Emily schaute ziemlich verlegen drein. "Ich fürchte, das wird noch eine Weile so bleiben", meinte sie. "Jedenfalls solange, bis ich …" Verdammt, sie musste besser aufpassen! Beinahe hätte sie schon wieder zuviel verraten.

"Vielleicht solltest du mal zu Madame Pomfrey gehen", schlug Hermine freundlich vor. "Die Schulschwester", erklärte sie, als Emily sie nur verständnislos anschaute. "Deine Nächte scheinen dir nämlich gar nicht gut zu bekommen, du siehst mit jedem Tag elender aus!"

Das wusste Emily selbst nur zu gut, doch ihr Aussehen war so ziemlich das letzte, worüber sie sich im Moment Gedanken machte. Sie hatte weiß Gott andere Probleme! ‚Dabei haben mir früher alle gesagt, aus mir würde einmal eine richtige Schönheit werden', dachte sie bitter. ‚Doch damit ist es wohl für immer vorbei, seit diesem verfluchten Abend, an dem ich …' Und wieder musste sie ihre Gedanken in andere Bahnen zwingen, anderenfalls würde die Quälerei auch noch tagsüber losgehen. 
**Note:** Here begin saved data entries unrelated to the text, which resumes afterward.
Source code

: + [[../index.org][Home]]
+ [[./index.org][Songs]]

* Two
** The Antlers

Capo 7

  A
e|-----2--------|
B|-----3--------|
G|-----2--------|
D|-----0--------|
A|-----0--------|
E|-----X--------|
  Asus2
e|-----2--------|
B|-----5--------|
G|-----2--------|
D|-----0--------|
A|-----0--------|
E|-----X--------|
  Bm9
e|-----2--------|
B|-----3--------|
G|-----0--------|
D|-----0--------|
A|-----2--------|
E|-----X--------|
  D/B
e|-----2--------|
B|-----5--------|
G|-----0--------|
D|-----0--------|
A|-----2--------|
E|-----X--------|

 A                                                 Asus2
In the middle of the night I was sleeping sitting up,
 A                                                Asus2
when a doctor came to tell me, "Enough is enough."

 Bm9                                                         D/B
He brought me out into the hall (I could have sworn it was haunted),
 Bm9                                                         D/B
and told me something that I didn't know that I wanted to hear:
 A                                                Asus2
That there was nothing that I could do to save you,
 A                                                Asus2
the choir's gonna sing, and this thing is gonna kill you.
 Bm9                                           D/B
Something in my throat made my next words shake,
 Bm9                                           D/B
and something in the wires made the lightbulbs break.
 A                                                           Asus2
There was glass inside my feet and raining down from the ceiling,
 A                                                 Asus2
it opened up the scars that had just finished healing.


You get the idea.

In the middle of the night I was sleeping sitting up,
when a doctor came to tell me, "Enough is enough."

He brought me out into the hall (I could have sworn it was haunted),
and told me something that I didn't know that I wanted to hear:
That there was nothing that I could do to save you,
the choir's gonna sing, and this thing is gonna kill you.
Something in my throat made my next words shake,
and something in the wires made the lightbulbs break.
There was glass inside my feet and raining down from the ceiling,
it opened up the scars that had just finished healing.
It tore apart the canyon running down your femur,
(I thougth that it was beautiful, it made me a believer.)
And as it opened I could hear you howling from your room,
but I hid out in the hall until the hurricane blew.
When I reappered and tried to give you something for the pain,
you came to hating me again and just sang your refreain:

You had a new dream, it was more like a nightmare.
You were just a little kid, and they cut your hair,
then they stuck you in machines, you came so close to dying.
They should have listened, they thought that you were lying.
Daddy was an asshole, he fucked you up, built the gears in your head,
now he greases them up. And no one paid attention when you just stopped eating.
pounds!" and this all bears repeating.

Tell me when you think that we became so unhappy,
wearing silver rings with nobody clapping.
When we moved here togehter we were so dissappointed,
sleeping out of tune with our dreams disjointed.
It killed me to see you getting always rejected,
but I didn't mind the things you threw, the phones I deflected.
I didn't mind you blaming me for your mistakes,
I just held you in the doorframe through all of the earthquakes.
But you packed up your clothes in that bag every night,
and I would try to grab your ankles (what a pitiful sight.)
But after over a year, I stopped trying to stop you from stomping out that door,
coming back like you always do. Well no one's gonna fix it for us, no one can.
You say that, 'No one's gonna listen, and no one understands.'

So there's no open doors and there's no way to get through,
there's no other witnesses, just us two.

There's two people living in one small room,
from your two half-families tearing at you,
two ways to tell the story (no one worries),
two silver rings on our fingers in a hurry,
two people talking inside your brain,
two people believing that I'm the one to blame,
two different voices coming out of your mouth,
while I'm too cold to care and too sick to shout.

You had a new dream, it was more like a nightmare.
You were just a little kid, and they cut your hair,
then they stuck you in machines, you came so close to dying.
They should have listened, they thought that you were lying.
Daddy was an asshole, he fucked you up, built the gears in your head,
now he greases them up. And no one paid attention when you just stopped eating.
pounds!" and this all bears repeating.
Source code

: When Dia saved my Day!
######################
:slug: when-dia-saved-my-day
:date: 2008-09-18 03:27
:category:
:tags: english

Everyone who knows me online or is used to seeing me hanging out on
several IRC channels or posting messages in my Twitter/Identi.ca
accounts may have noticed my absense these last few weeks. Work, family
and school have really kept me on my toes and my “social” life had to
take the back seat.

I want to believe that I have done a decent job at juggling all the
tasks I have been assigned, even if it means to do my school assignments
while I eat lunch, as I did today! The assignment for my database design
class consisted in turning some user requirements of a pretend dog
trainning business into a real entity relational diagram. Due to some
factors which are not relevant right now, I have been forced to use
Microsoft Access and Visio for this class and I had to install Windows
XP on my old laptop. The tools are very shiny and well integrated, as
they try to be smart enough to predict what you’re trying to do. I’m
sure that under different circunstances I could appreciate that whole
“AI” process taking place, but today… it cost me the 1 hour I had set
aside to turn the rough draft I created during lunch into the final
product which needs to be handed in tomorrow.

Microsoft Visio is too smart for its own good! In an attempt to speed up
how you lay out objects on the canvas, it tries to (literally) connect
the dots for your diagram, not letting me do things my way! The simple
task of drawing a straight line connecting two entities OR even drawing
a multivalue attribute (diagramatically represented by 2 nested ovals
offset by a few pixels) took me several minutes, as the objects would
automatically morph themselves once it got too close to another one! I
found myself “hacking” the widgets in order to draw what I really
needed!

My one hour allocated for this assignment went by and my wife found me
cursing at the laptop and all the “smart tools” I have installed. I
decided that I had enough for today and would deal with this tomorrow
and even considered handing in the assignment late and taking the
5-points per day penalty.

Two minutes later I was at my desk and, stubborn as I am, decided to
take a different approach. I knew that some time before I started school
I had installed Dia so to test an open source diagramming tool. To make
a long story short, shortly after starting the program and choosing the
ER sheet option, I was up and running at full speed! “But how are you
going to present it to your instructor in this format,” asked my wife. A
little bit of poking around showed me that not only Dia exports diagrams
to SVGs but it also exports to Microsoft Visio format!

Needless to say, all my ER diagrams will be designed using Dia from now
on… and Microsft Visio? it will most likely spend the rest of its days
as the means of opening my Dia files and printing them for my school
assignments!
"Und denkst du an dein Versprechen", wechselte Hermine taktvoll das Thema.
Emily musste einen Augenblick lang überlegen, dann lächelte sie. "Ja, ich werde mich zusammennehmen und versuchen, für Gryffindor nicht noch mehr Punkte zu verlieren", versprach sie noch einmal.

"Danke, das ist wirklich nett von dir", entgegnete Hermine.

Emily musste immer noch lächeln, jetzt allerdings etwas wehmütig. ‚Sie sind so jung, so unschuldig', dachte sie. ‚Und sie ahnen nicht einmal, wie glücklich sie sind, sich nur um solche Kleinigkeiten wie etwa einen gewonnenen Hauspokal Sorgen machen zu müssen.' Und Emily kam sich, wie so oft in letzter Zeit, unendlich alt vor. Ein Kind, dem man etliche Jahre der Unbeschwertheit gestohlen hatte, das viel zu früh und viel zu plötzlich hatte erwachsen werden müssen. 

"Es wird Zeit, McGonagall wartet", verkündete Seamus Finnigan kurz darauf. "Mal sehen, wie sie die gestrige Krähe weggesteckt hat."

‚Vielleicht kann ich ja wenigstens das wieder in Ordnung bringen', überlegte Emily, als sie den anderen hinterherzockelte. Was allerdings die Stunde bei Snape anging, konnte sie für nichts garantieren. 

"Und danach haben wir ENDLICH Verteidigung gegen die dunklen Künste!" Parvati war schon ganz aufgeregt.

"Versprich dir davon mal nicht zuviel", meinte Dean Thomas. "Ich hab von einigen, die gestern bei ihm die erste Stunde gehabt haben, schon so einiges gehört."
"Und?", wollte Lavander Brown wissen.

"Tja, unser schöner Narcissus ist wohl nicht ganz so schlimm wie seinerzeit Gilderoy Lockheart", berichtete Dean, "aber viel fehlt wohl nicht!"

Zumindest die Jungen stöhnten auf. 

"Das hat uns gerade noch gefehlt - und ausgerechnet in Verteidigung gegen die dunklen Künste", meinte Harry verärgert. "Dabei wollte ich gerade dort tatsächlich noch was lernen!"

Die Mädchen waren jedoch nicht so leicht zu entmutigen.
"Ich denke, wir können sehr wohl noch was bei ihm lernen", versetzte Lavander herausfordernd.

"Klar, wenn du noch ein paar Make-up-Tips benötigen solltest …" Ron konnte es nicht lassen.

"Schauen wir doch erst mal, wie es wird. Und übrigens, wenn deine verehrte Miss Twinkleto tatsächlich mehr drauf haben sollte als die Trelawney, fresse ich meinen Besen", giftete Parvati zurück.

Ron errötete. Er hatte es tatsächlich hinbekommen, Wahrsagen in seinem Stundenplan unterzubringen. Und heute Nachmittag würde die erste Stunde stattfinden. 

Harry seufzte.

"Der Tag kann ja heiter werden", meinte er nur.